8:40 P.M.: We took a break for dinner at a restaurant. A citizen in line ahead of us paid for the officer’s meal and thanked her for her service.
9:20 PM: We began responding to a call announcing shots fired. This got my adrenaline running again. Another patrol car was closer, so we were diverted to a complaint of loud music in a residential neighborhood. We lowered our car windows and drove slowly over 12 blocks, listening but not hearing any sound. The officer asked the dispatcher for the phone number of the complainant and called to inform him that we didn’t find the source of the music. I thought this was an especially thoughtful gesture.
10:14 PM: We responded to a home burglary call, meeting another squad car at the residence. As we stood together in the dark front yard, the other officers told us that the homeowners came back from being out of town for a few days and found the house ransacked. As a group, we walked to the even darker backyard and met the residents, who took us inside. They were shaken, angry and sad about the break-in. The police advised them on how to handle their situation and helped them think about who might have committed the crime because there was no forced entry.

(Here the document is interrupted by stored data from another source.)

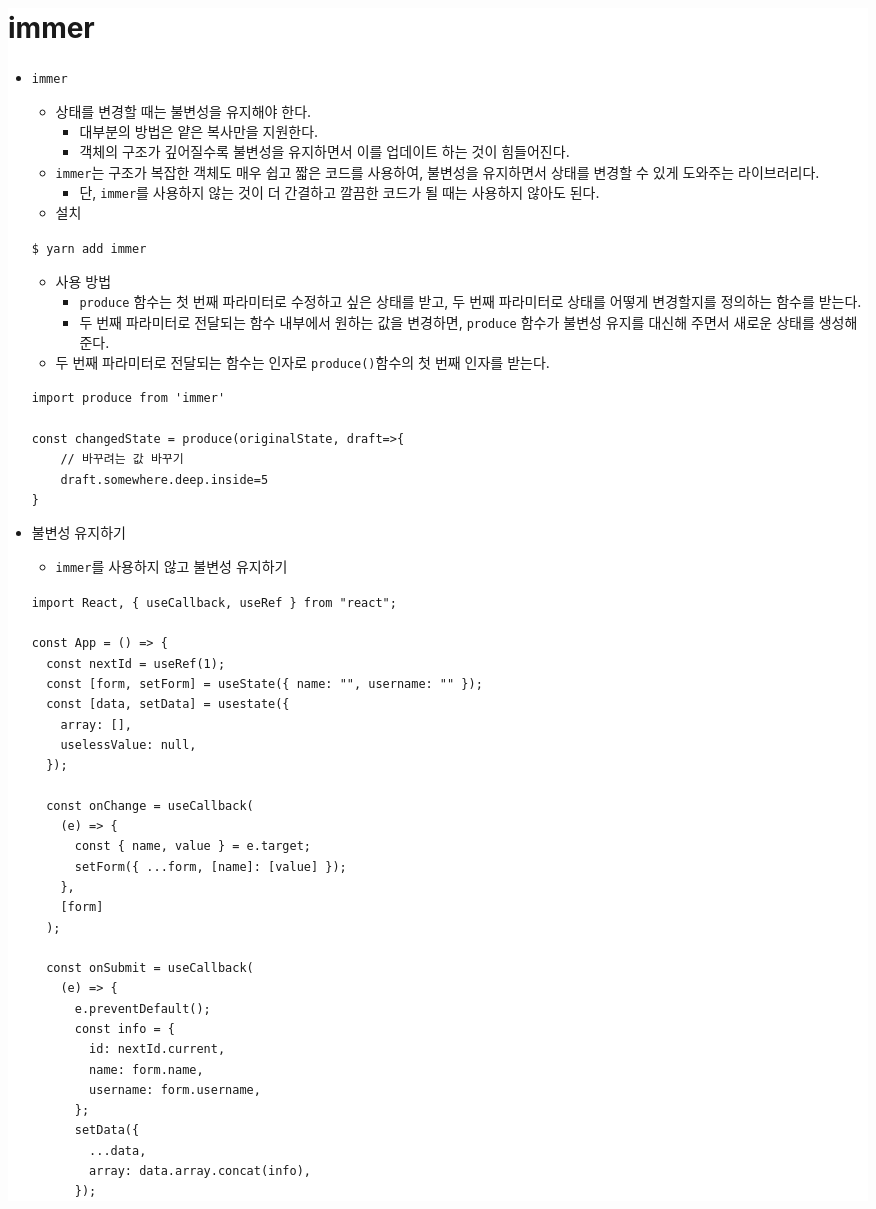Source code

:   

# immer

- `immer`

  - 상태를 변경할 때는 불변성을 유지해야 한다.
    - 대부분의 방법은 얕은 복사만을 지원한다.
    - 객체의 구조가 깊어질수록 불변성을 유지하면서 이를 업데이트 하는 것이 힘들어진다.
  - `immer`는 구조가 복잡한 객체도 매우 쉽고 짧은 코드를 사용하여, 불변성을 유지하면서 상태를 변경할 수 있게 도와주는 라이브러리다.
    - 단, `immer`를 사용하지 않는 것이 더 간결하고 깔끔한 코드가 될 때는 사용하지 않아도 된다.
  - 설치

  ```bash
  $ yarn add immer
  ```

  - 사용 방법
    - `produce` 함수는 첫 번째 파라미터로 수정하고 싶은 상태를 받고, 두 번째 파라미터로 상태를 어떻게 변경할지를 정의하는 함수를 받는다.
    - 두 번째 파라미터로 전달되는 함수 내부에서 원하는 값을 변경하면, `produce` 함수가 불변성 유지를 대신해 주면서 새로운 상태를 생성해 준다.
  - 두 번째 파라미터로 전달되는 함수는 인자로 `produce()`함수의 첫 번째 인자를 받는다.
  
  ```react
  import produce from 'immer'
  
  const changedState = produce(originalState, draft=>{
      // 바꾸려는 값 바꾸기
      draft.somewhere.deep.inside=5
  }
  ```



- 불변성 유지하기

  - `immer`를 사용하지 않고 불변성 유지하기

  ```react
  import React, { useCallback, useRef } from "react";
  
  const App = () => {
    const nextId = useRef(1);
    const [form, setForm] = useState({ name: "", username: "" });
    const [data, setData] = usestate({
      array: [],
      uselessValue: null,
    });
  
    const onChange = useCallback(
      (e) => {
        const { name, value } = e.target;
        setForm({ ...form, [name]: [value] });
      },
      [form]
    );
  
    const onSubmit = useCallback(
      (e) => {
        e.preventDefault();
        const info = {
          id: nextId.current,
          name: form.name,
          username: form.username,
        };
        setData({
          ...data,
          array: data.array.concat(info),
        });
  ```
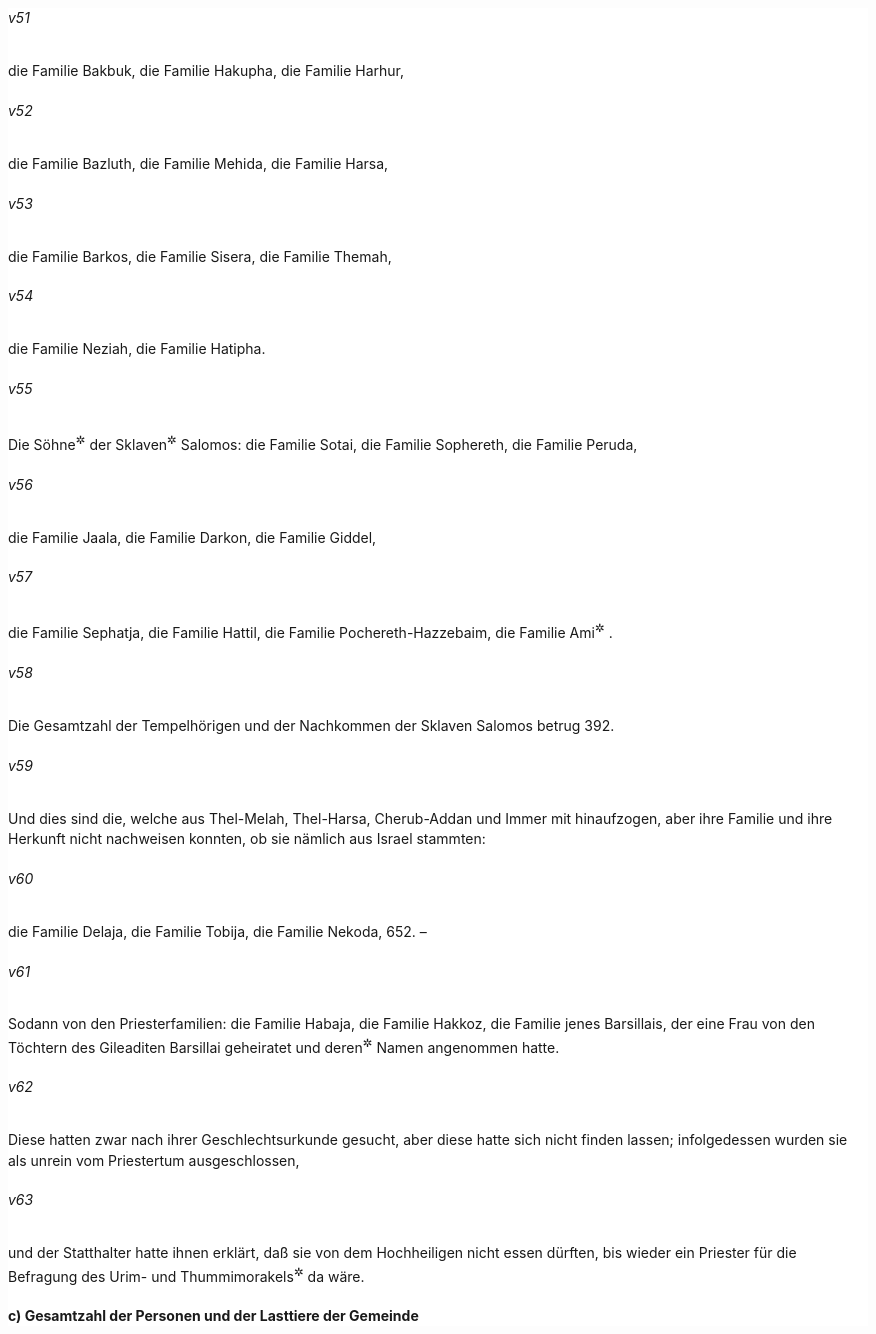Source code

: ###### v51
die Familie Bakbuk, die Familie Hakupha, die Familie Harhur,

###### v52
die Familie Bazluth, die Familie Mehida, die Familie Harsa,

###### v53
die Familie Barkos, die Familie Sisera, die Familie Themah,

###### v54
die Familie Neziah, die Familie Hatipha.


###### v55
Die Söhne<sup title="oder: Nachkommen">&#x2732;</sup>
 der Sklaven<sup title="oder: Leibeigenen">&#x2732;</sup>
 Salomos: die Familie Sotai, die Familie Sophereth, die Familie Peruda,

###### v56
die Familie Jaala, die Familie Darkon, die Familie Giddel,

###### v57
die Familie Sephatja, die Familie Hattil, die Familie Pochereth-Hazzebaim, die Familie Ami<sup title="oder: Amon">&#x2732;</sup>
.

###### v58
Die Gesamtzahl der Tempelhörigen und der Nachkommen der Sklaven Salomos betrug 392.


###### v59
Und dies sind die, welche aus Thel-Melah, Thel-Harsa, Cherub-Addan und Immer mit hinaufzogen, aber ihre Familie und ihre Herkunft nicht nachweisen konnten, ob sie nämlich aus Israel stammten:

###### v60
die Familie Delaja, die Familie Tobija, die Familie Nekoda, 652. –

###### v61
Sodann von den Priesterfamilien: die Familie Habaja, die Familie Hakkoz, die Familie jenes Barsillais, der eine Frau von den Töchtern des Gileaditen Barsillai geheiratet und deren<sup title="oder: dessen">&#x2732;</sup>
 Namen angenommen hatte.

###### v62
Diese hatten zwar nach ihrer Geschlechtsurkunde gesucht, aber diese hatte sich nicht finden lassen; infolgedessen wurden sie als unrein vom Priestertum ausgeschlossen,

###### v63
und der Statthalter hatte ihnen erklärt, daß sie von dem Hochheiligen nicht essen dürften, bis wieder ein Priester für die Befragung des Urim- und Thummimorakels<sup title="2.Mose 28,30">&#x2732;</sup>
 da wäre.

#### c) Gesamtzahl der Personen und der Lasttiere der Gemeinde
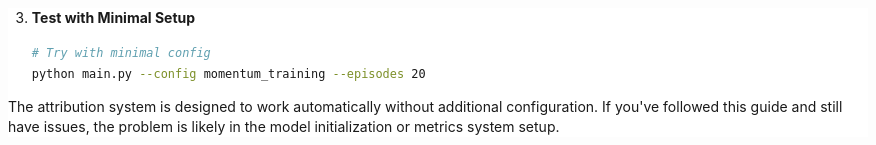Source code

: 3. **Test with Minimal Setup**
   ```bash
   # Try with minimal config
   python main.py --config momentum_training --episodes 20
   ```

The attribution system is designed to work automatically without additional configuration. If you've followed this guide and still have issues, the problem is likely in the model initialization or metrics system setup.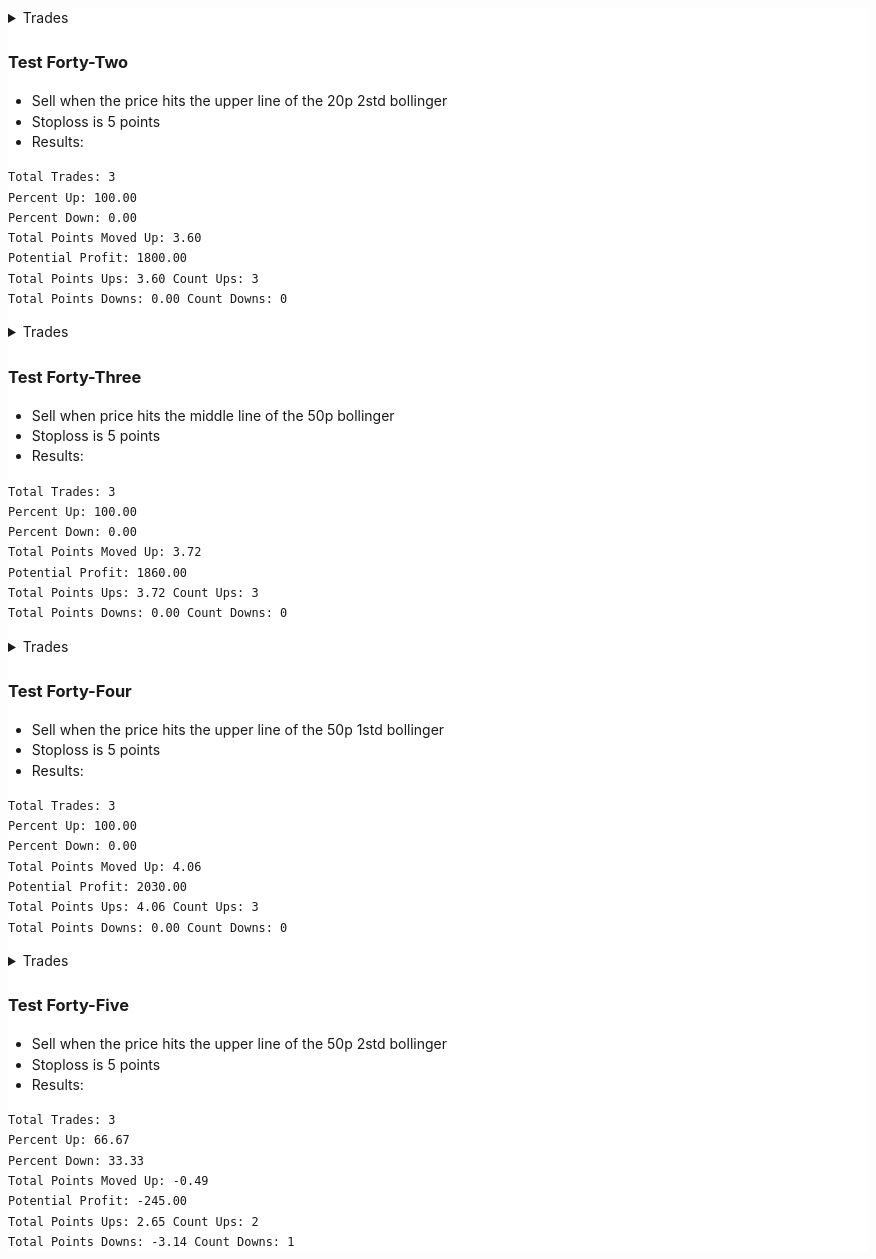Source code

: 
<details><summary>Trades</summary></details>

### Test Forty-Two
* Sell when the price hits the upper line of the 20p 2std bollinger
* Stoploss is 5 points
* Results:
```
Total Trades: 3
Percent Up: 100.00
Percent Down: 0.00
Total Points Moved Up: 3.60
Potential Profit: 1800.00
Total Points Ups: 3.60 Count Ups: 3
Total Points Downs: 0.00 Count Downs: 0
```

<details><summary>Trades</summary></details>

### Test Forty-Three
* Sell when price hits the middle line of the 50p bollinger
* Stoploss is 5 points
* Results:
```
Total Trades: 3
Percent Up: 100.00
Percent Down: 0.00
Total Points Moved Up: 3.72
Potential Profit: 1860.00
Total Points Ups: 3.72 Count Ups: 3
Total Points Downs: 0.00 Count Downs: 0
```

<details><summary>Trades</summary></details>

### Test Forty-Four
* Sell when the price hits the upper line of the 50p 1std bollinger
* Stoploss is 5 points
* Results:
```
Total Trades: 3
Percent Up: 100.00
Percent Down: 0.00
Total Points Moved Up: 4.06
Potential Profit: 2030.00
Total Points Ups: 4.06 Count Ups: 3
Total Points Downs: 0.00 Count Downs: 0
```

<details><summary>Trades</summary></details>

### Test Forty-Five
* Sell when the price hits the upper line of the 50p 2std bollinger
* Stoploss is 5 points
* Results:
```
Total Trades: 3
Percent Up: 66.67
Percent Down: 33.33
Total Points Moved Up: -0.49
Potential Profit: -245.00
Total Points Ups: 2.65 Count Ups: 2
Total Points Downs: -3.14 Count Downs: 1
```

11:30 P.M.: I turned to my partner and admitted that I could not last until the end of her shift at midnight. I threw in the towel and returned home, grateful for sharing the experiences of a police officer.
WHAT I LEARNED: There are lots of positive police interactions with the black community, and many African-Americans feel confident calling the police for help. The tone of voice and the approach of both police and citizens make all the difference. Respect is given when received. I now have even more respect for the men and women in blue after a night of adventure and seeing how they work with the public.